In my research I was looking for a key element in which both Cities share. I came across a novel by Charles Dickens ‘A Tale of Two Cities’ which is set in both Paris and London. I did not have time to read the book, but instead watched the film (1980, Jim Goddard). I was interested in using the story to inspire my posters; Dickens being a significant figure in english literature writing about the French Revolution. However it was difficult to illustration from the text, because the story is quite dark and melancholic. Where as I needed to find something which simple and playful.
I looked in multiple illustration books, to gain ideas/inspiration on how to construct my posters: Method, materials etc. I was inspired by Simon Prades’ (above) and Apfel Zets (right) illustrations in particular and how they use environmental elements to communicate the character of a place. So I thought about how I could portray the Cities as being green. Parks that encourage wildlife, cycling etc.
My first idea was to illustrate the ‘green’ elements that our found in the cities - and create an overall personality/character that Paris and London share. My plan was to colour the image in different shades of green - inspired by the first Simon Prades illustration. However I didn’t continue with this idea, I felt there was too much going on and the design needed to be simpler but stronger. Then I tried to think of an animal that live in both cities. And I discovered the most obvious city dweller, the pigeon!
With these pigeon images I wanted to capture an essence of each city.
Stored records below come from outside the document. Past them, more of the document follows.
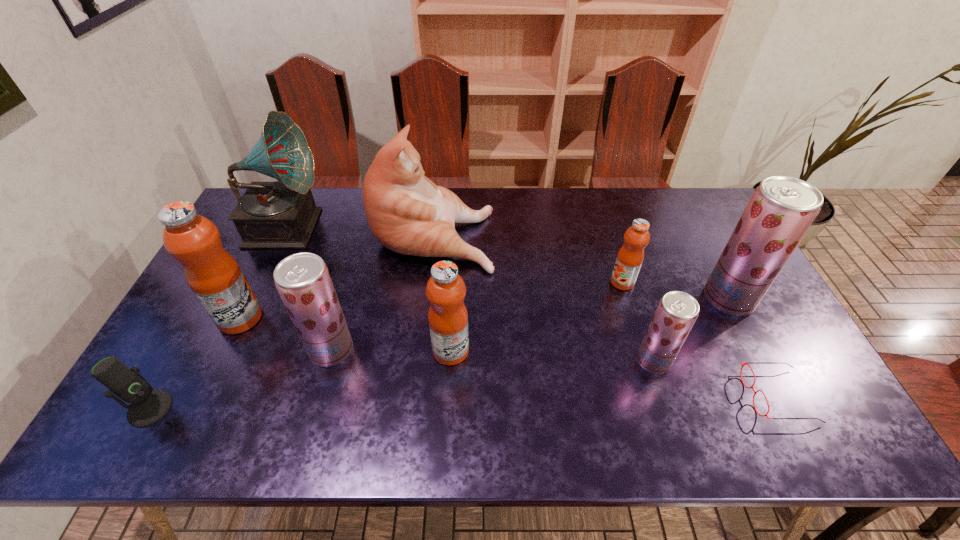
Locate an element on the screen. The image size is (960, 540). orange fruit juice that can be found as the second closest to the record player is located at coordinates (448, 318).

Locate an element on the screen. The image size is (960, 540). free space that satisfies the following two spatial constraints: 1. on the front side of the rightmost strawberry fruit juice; 2. on the front label of the second smallest orange fruit juice is located at coordinates (x=756, y=351).

At what (x,y) coordinates should I click in order to perform the action: click on free space that satisfies the following two spatial constraints: 1. on the front label of the second orange fruit juice from left to right; 2. on the front side of the second shortest object. Please return your answer as a coordinate pair (x, y). Looking at the image, I should click on (447, 408).

This screenshot has width=960, height=540. Find the location of `vacant area that satisfies the following two spatial constraints: 1. on the back side of the second shortest object; 2. on the left side of the smallest strawberry fruit juice`. vacant area that satisfies the following two spatial constraints: 1. on the back side of the second shortest object; 2. on the left side of the smallest strawberry fruit juice is located at coordinates (177, 361).

Identify the location of free space that satisfies the following two spatial constraints: 1. on the face of the cat; 2. on the back side of the rightmost fruit juice. (426, 299).

Locate an element on the screen. Image resolution: width=960 pixels, height=540 pixels. free spot that satisfies the following two spatial constraints: 1. on the front label of the leftmost orange fruit juice; 2. on the back side of the smallest strawberry fruit juice is located at coordinates (220, 361).

Locate an element on the screen. This screenshot has width=960, height=540. free space that satisfies the following two spatial constraints: 1. on the front label of the second nearest orange fruit juice; 2. on the back side of the second strawberry fruit juice from right to left is located at coordinates (220, 361).

Locate an element on the screen. This screenshot has width=960, height=540. free spot that satisfies the following two spatial constraints: 1. on the back side of the farthest strawberry fruit juice; 2. on the right side of the second biggest strawberry fruit juice is located at coordinates (346, 299).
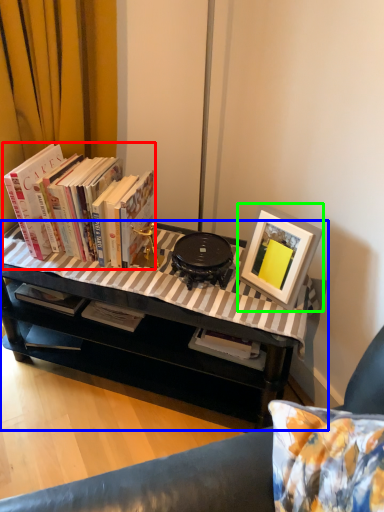
Question: Considering the real-world distances, which object is closest to book (highlighted by a red box)? table (highlighted by a blue box) or picture frame (highlighted by a green box).

Choices:
 (A) table
 (B) picture frame

Answer: (A)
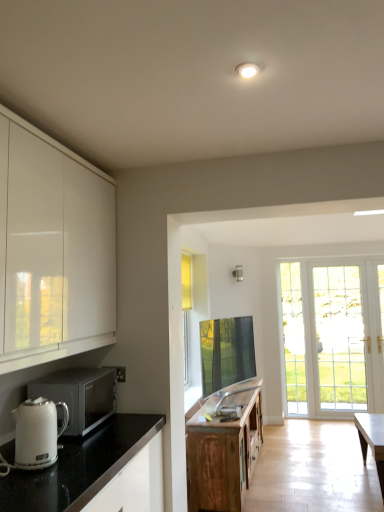
Question: From a real-world perspective, is white glossy electric kettle at lower left physically below silver metallic microwave at left?

Choices:
 (A) no
 (B) yes

Answer: (A)

Question: Is white glossy electric kettle at lower left positioned beyond the bounds of silver metallic microwave at left?

Choices:
 (A) no
 (B) yes

Answer: (B)

Question: Considering the relative sizes of white glossy electric kettle at lower left and silver metallic microwave at left in the image provided, is white glossy electric kettle at lower left shorter than silver metallic microwave at left?

Choices:
 (A) no
 (B) yes

Answer: (B)

Question: Is white glossy electric kettle at lower left behind silver metallic microwave at left?

Choices:
 (A) no
 (B) yes

Answer: (A)

Question: Is white glossy electric kettle at lower left touching silver metallic microwave at left?

Choices:
 (A) yes
 (B) no

Answer: (B)

Question: Considering the positions of white glossy electric kettle at lower left and wooden cabinet at center in the image, is white glossy electric kettle at lower left bigger or smaller than wooden cabinet at center?

Choices:
 (A) big
 (B) small

Answer: (B)

Question: Is white glossy electric kettle at lower left spatially inside wooden cabinet at center, or outside of it?

Choices:
 (A) inside
 (B) outside

Answer: (B)

Question: Is point (49, 457) positioned closer to the camera than point (231, 480)?

Choices:
 (A) farther
 (B) closer

Answer: (B)

Question: From a real-world perspective, is white glossy electric kettle at lower left above or below wooden cabinet at center?

Choices:
 (A) below
 (B) above

Answer: (B)

Question: Do you think white glossy countertop at lower left is within wooden cabinet at center, or outside of it?

Choices:
 (A) inside
 (B) outside

Answer: (B)

Question: From a real-world perspective, is white glossy countertop at lower left physically located above or below wooden cabinet at center?

Choices:
 (A) above
 (B) below

Answer: (A)

Question: Considering the positions of white glossy countertop at lower left and wooden cabinet at center in the image, is white glossy countertop at lower left bigger or smaller than wooden cabinet at center?

Choices:
 (A) small
 (B) big

Answer: (A)

Question: From the image's perspective, is white glossy countertop at lower left above or below wooden cabinet at center?

Choices:
 (A) below
 (B) above

Answer: (B)

Question: Is wooden cabinet at center taller or shorter than silver metallic microwave at left?

Choices:
 (A) tall
 (B) short

Answer: (A)

Question: Do you think wooden cabinet at center is within silver metallic microwave at left, or outside of it?

Choices:
 (A) outside
 (B) inside

Answer: (A)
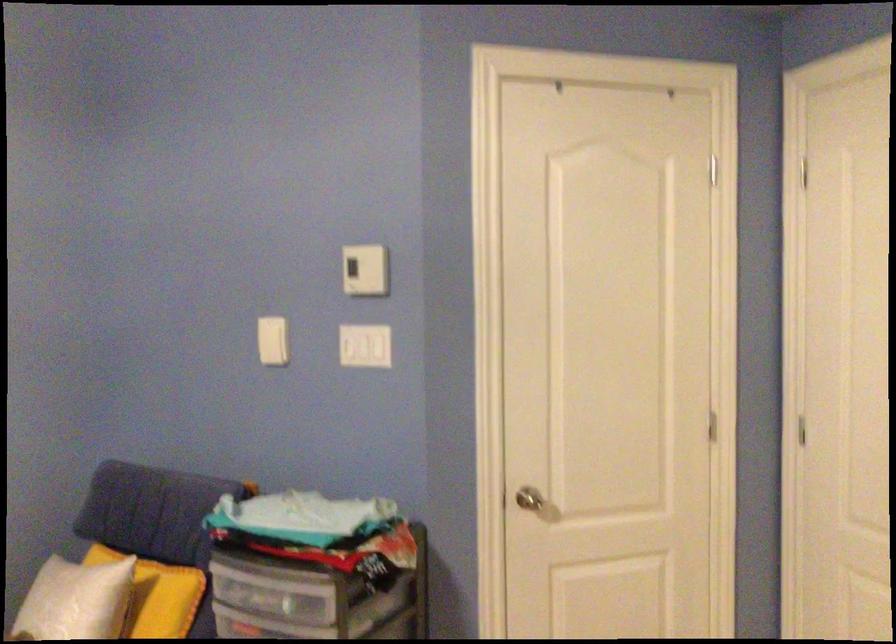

A Paris pigeon and a London Pigeon. I started drawing from photographs of Paris/London streets, and experimented by overlaying the images on photoshop. I thought this concept of a pigeon embodying it’s surroundings or it’s home is quite successful. Though, I decided it would be more appropriate to display cultural and significant locations (like the V&A and the Louvre) inside the pigeons, rather than random streets.
After my crit, the feedback was that I should continue the pigeon theme over four posters, experiment with colour and screen printing. I took all this on board, and started to explore other locations I could use to fill pigeons. Sticking with the cultural theme, I chose to illustrate St Paul’s Cathedral and Notre Dame, The River Thames and The River Seine, and Kensington Gardens and Jardins des Plantes. I decided I was going to try and screen print, because this gave me further opportunities to experiment.